NeurIPS 2022: Paper review #6
G-Research were headline sponsors at NeurIPS 2022, in New Orleans.
ML is a fast-evolving discipline; attending conferences like NeurIPS and keeping up-to-date with the latest developments is key to the success of our quantitative researchers and machine learning engineers.
Our NeurIPS 2022 paper review series gives you the opportunity to hear about the research and papers that our quants and ML engineers found most interesting from the conference.
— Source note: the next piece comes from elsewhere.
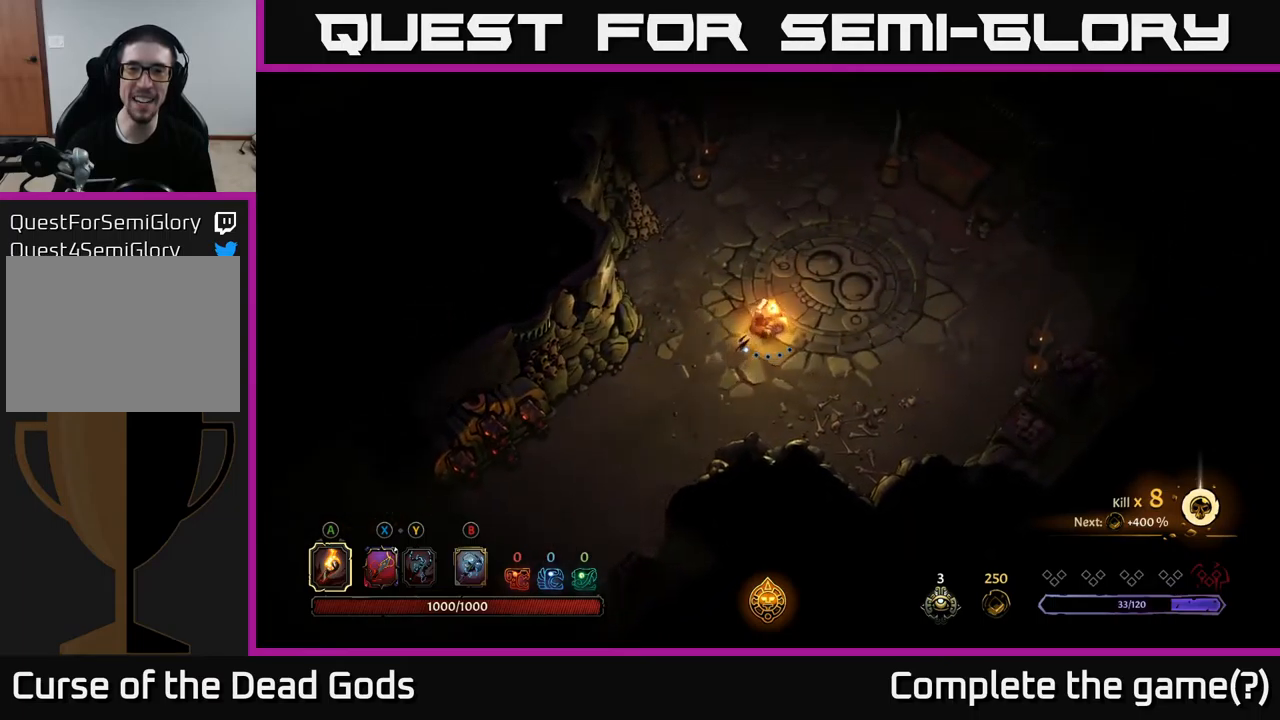
{"buttons": [], "left_stick": "up-right", "right_stick": "center", "events": [[34, "left_stick", "down-left"], [217, "left_stick", "down-right"], [334, "left_stick", "up-right"]]}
Here, Maria R, Quantitative Researcher at G-Research, discusses two papers from NeurIPS:
- Low-rank lottery tickets: finding efficient low-rank neural networks via matrix differential equations
- AUTOMATA: Gradient Based Data Subset Selection for Compute-Efficient Hyper-parameter Tuning
Steffen Schotthöfer, Emanuele Zangrando, Jonas Kusch, Gianluca Ceruti, Francesco Tudisco
Various results suggest that at the end of training, a large proportion of the parameters in modern neural networks are unnecessary (for example, the lottery ticket hypothesis).
Building on this observation, the authors approximate the weight matrix of the network by a matrix of much smaller rank, of the form USV, obtained by a decomposition of the original matrix, and a selection of the top singular values (i.e. the first values in the diagonal of S).
To ensure the low rank structure of the matrix is preserved, instead of optimising through discreet stochastic gradient descent, the authors integrate the gradient flow equations for each one of U, S and V.
The ordinary differential equation integrator they propose further allows to optimise the rank of the approximate matrix (i.e. the dimension of the manifold on which optimisation occurs). The pseudo-algorithm is presented in Algorithm 1, and theoretical convergence guarantees numerical results are given in Section 5 (tested on MNIST, CIFAR-10 and ImageNet1K).
Krishnateja Killamsetty, Guttu Sai Abhishek, Aakriti, Alexandre V. Evfimievski, Lucian Popa, Ganesh Ramakrishnan, Rishabh Iyer
The paper aims at reducing the significant computational cost of hyper-parameter tuning.
Typically, hyper-parameter optimisation is performed by choosing random subsets of training data. The authors propose a gradient-based informative subset selection model that allows for much faster tuning. They combine this with usual hyper-parameter search into their proposed framework for hyper-parameters tuning: AUTOMATA.
They empirically test their framework on various benchmark datasets: SST2 (text), glue-SST2 (text), CIFAR10 (image), CIFAR100 (image), and CONNECT-4 (tabular). The speed-up is considerable, from 10 to 30 times with respect to tuning on the full dataset when no scheduler is used, and two to three times when the ASHA scheduler is used. The performance loss is of no more than 3% in both cases.
The AUTOMATA framework consists of three components:  a hyper-parameter search algorithm that determines which configurations need to be evaluated,  the proposed gradient-based subset selection algorithm (SSD) that trains and evaluates each configuration efficiently, and  a hyper-parameter scheduling algorithm, which provides early stopping by eliminating the poor configurations quickly.
The novel SSD method (step ) assigns weights to different data samples and allows it to find, for a given choice of hyper-parameters, the most informative data subset to evaluate the model. It finds the optimal subset and weights through gradient descent on the difference between the training loss on the full dataset and on the weighted subset (Eq. 2) which it alternates with usual training epochs for the network’s parameter.